We are going to reject $H_O$ if $P(\bar{X}| H_0 = true) < 1 \%$

If we use the definition of the t statistic which is:
    
$$ t = \frac{\bar{X} - \mu}{\frac{\hat{\sigma}}{\sqrt[]n}} $$

In [10]:
##Function to compute the t statistic

def t_statistic(X_mean,mu,sigma,n):
    
    
    t = (X_mean - mu) / (sigma/np.sqrt(n))
    
    return t

In [26]:
## Print the t statistic

t_stat = t_statistic(X_mean,mu,sigma,n)

print("We have a t statistic = ",t_stat)

we have a t statistic =  -3.1640164131214195


In [25]:
## Now we know, from the density t Table, that the threshold for the t distribution for a 99% probability with n-1 degres of freedom is:

## 99% threashold with 9 degrees of freedom is equal to 2.821

threshold = -2.821 

## As the t distribution is symetric, we have that :

if t_stat < threshold:
    
    print (True)
    print ("Assuming the null hypotesis to be true, the probability of getting a t statistic of " ,t_stat," is lower than 1%\
          thus we can reject the null hypotesis")
    
else:
        
    print (False)
    print ("Assuming the null hypotesis to be true, we do not have enough evidence at 99 % confidence, to reject\
          the null hypotesis")       
    




True
Assuming the null hypotesis to be true, the probability of getting a t statistic of  -3.1640164131214195  is lower than 1%          thus we can reject the null hypotesis


Now let's compute a 95% confidence interval.

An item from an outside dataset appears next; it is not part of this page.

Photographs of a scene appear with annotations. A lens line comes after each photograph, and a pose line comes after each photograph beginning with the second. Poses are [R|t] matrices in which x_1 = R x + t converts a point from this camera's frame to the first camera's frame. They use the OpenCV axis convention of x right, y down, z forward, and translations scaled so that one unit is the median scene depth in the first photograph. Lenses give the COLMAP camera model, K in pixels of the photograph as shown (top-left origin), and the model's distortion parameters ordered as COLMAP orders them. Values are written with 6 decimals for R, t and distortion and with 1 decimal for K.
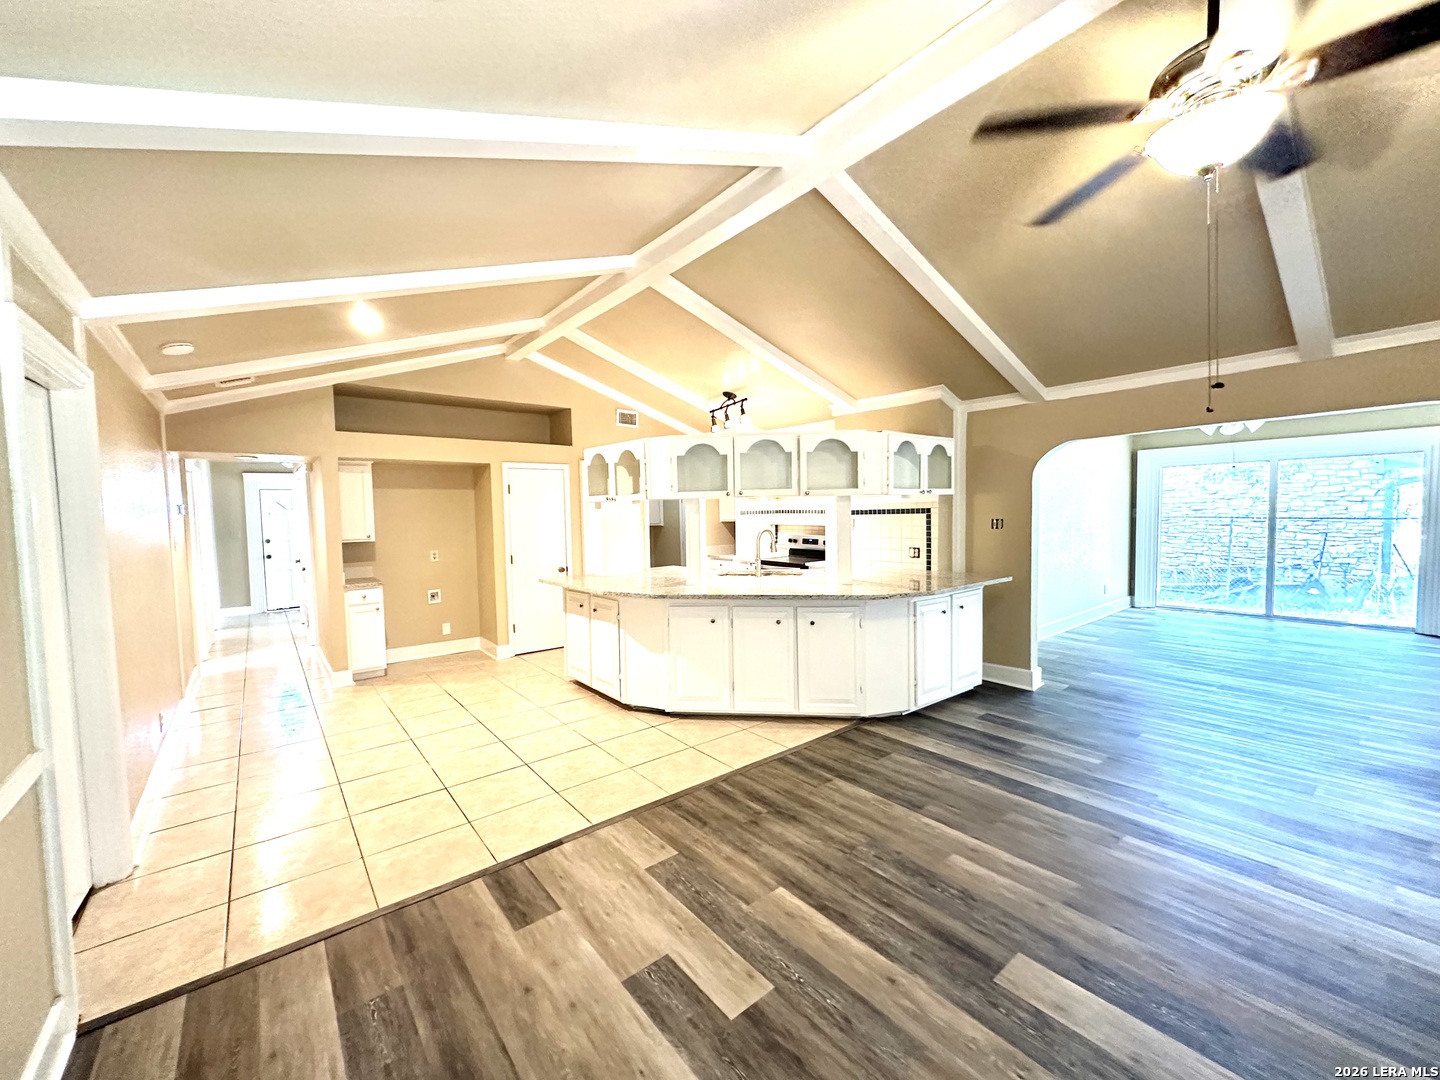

From the t Table, we have that for a confidence interval of 95% and 9 degrees of freedom the t value is equal to 2.262.

As the t Table is symetric, we have that we need a t statistic respecting the following constraint:

$$-2.262 < t < 2.262$$\
$$-2.262 < \frac{\bar{X} - \mu}{\frac{\hat{\sigma}}{\sqrt[]n}} < 2.262$$\
$$-2.262 < \frac{17.17-\mu}{\frac{2.82}{\sqrt{10}}}< 2.262 $$\
$$-2.262 < \frac{17.17-\mu}{.8918} < 2.262  $$\
$$-2.262 (.8918) < 17.17-\mu  < (.8918) 2.262 $$\
$$-2.0173< 17.17-\mu <2.0173$$\
$$-2.0173< 17.17-\mu <2.0173$$\
$$2.0173 > \mu - 17.17 > - 2.0173$$\ 
$$2.0173 + 17.17 > \mu > - 2.0173 + 17.17$$\
$$ 15.1527 > \mu > 19.1873 $$


Hence, there is a 95 % chance that the real population mean $\mu$ falls between the interval we have just computed.